In mainland Italy Garibaldi's troops were met by King Vittorio Emanuele and some contingents of Piedmontese regulars. The Piedmontese general, Enrico Cialdini, had initially planned on stopping Garibald's advance up the peninsula toward Naples out of uncertainty over whether he would actually relinquish the occupied territories to the House of Savoy. He needn't had worried, but in Calabria in August, during an "accidental" skirmish between Garibaldi's volunteers and the Piedmontese regulars, he was shot and wounded, though not seriously, and he was actually detained for a while by the Piedmontese.

Naples and other cities fell to Cialdini's forces, and Gaeta, the last Bourbon stronghold, surrendered after incessant bombardments and much bloodshed. Contrary to popular belief, the siege, which immortalised Queen Maria Sophia, had nothing to do with Garibaldi.

In 1863 Garibaldi offered his services to the Union army in the American War between the States (the Civil War). Though some Italian soldiers did serve on the Union side, Garibaldi himself did not participate.

Garibaldi returned briefly to private life but was enthusiastically welcomed in London in 1864 by the British, who had always viewed him as a something of a hero. Karl Marx was more cynical, referring to him as King Vittorio Emanuele's taxi driver.

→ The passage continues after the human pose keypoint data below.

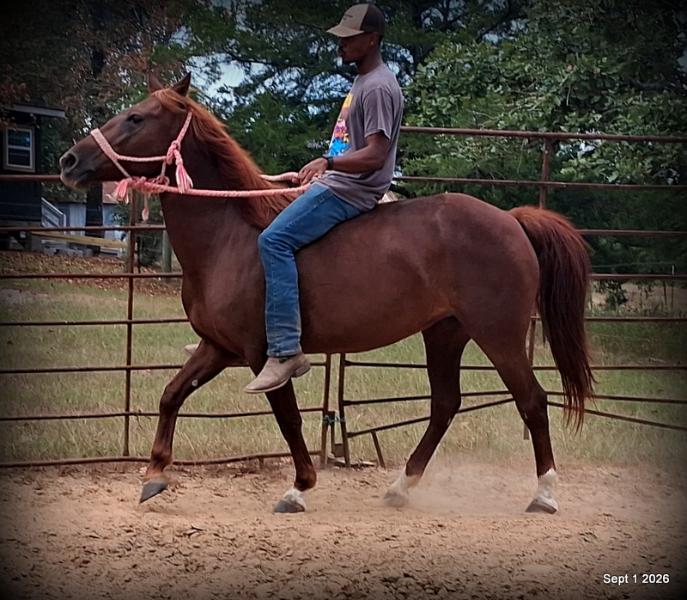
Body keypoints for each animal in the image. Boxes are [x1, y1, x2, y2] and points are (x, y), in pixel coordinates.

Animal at [59, 74, 594, 514]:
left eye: (137, 117)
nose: (69, 160)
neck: (231, 234)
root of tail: (513, 220)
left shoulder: (263, 355)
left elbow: (289, 419)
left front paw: (299, 488)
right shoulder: (218, 347)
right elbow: (171, 394)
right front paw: (153, 475)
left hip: (498, 334)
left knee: (532, 401)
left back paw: (544, 494)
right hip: (445, 333)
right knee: (445, 405)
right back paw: (400, 487)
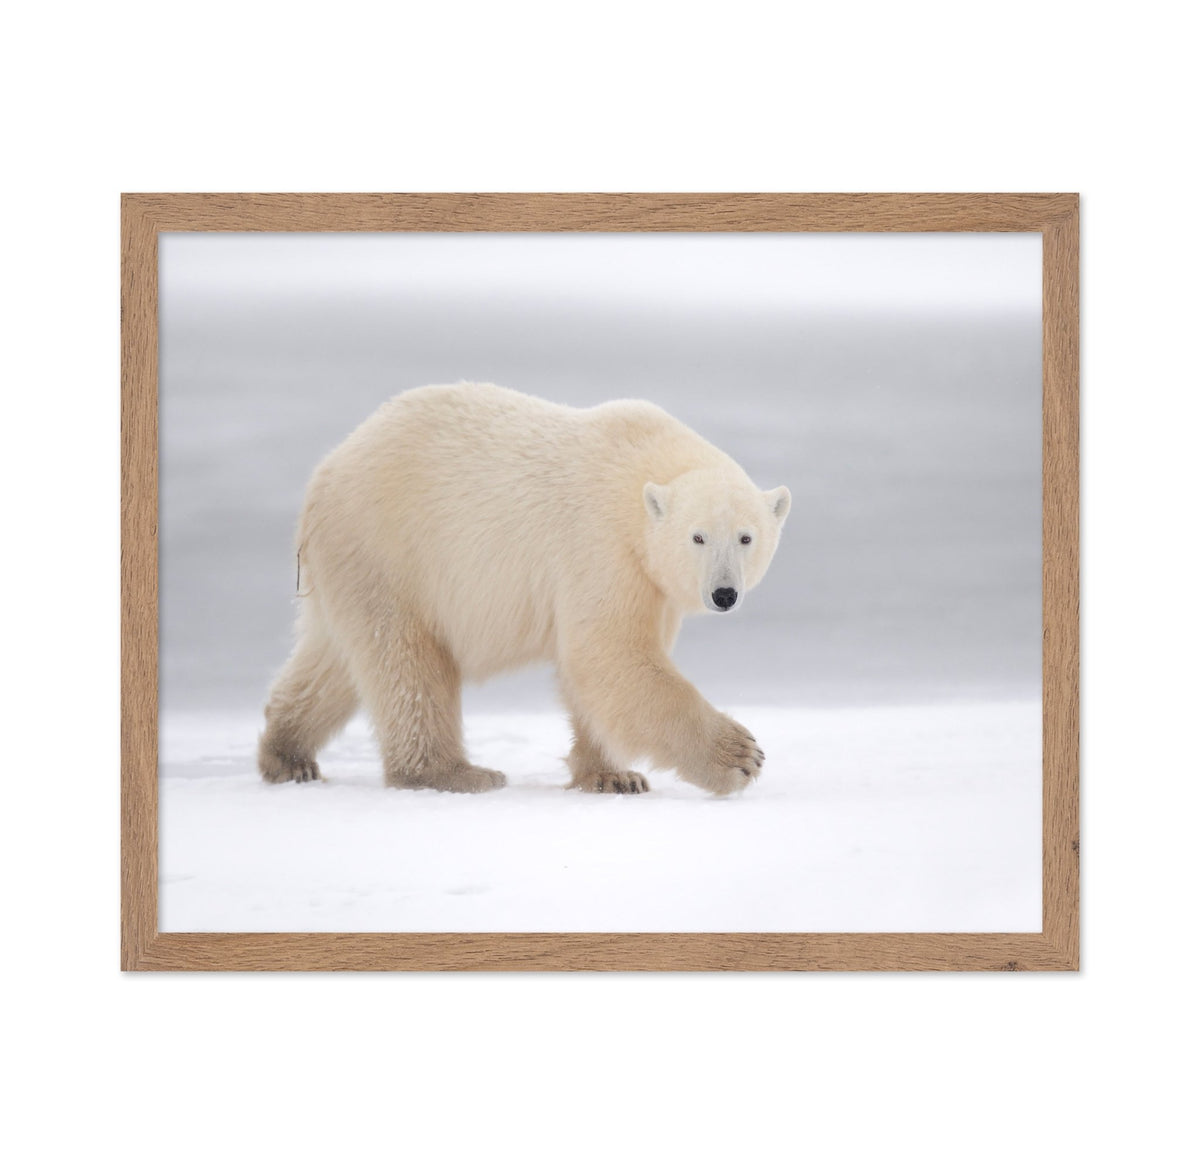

The general came out of retirement in 1866 to fight the Austrians in Venetia. The following year he was defeated by French and Papal troops at Rome, and took a round in a leg at the Battle of Mentana. The Italians, commanded in part by Garibaldi, finally took Rome in 1870 but only because the French garrison had already pulled out.

Garibaldi ended up serving in parliament but Crispi and others generally marginalised his activity, partly because his liberalist ideals were so often at odds with their reactionary ones. He advocated the women's vote, European federalism and other ideas which found little acceptance among Italian politicians; indeed, Italian women did not get the vote until 1946. He wrote several memoirs and also two novellas having anticlerical themes.

In 1879 he remarried, this time to a woman who had already given birth to three of his children. Giuseppe Garibaldi died in 1882 and is buried on the island of Caprera where he had his farm.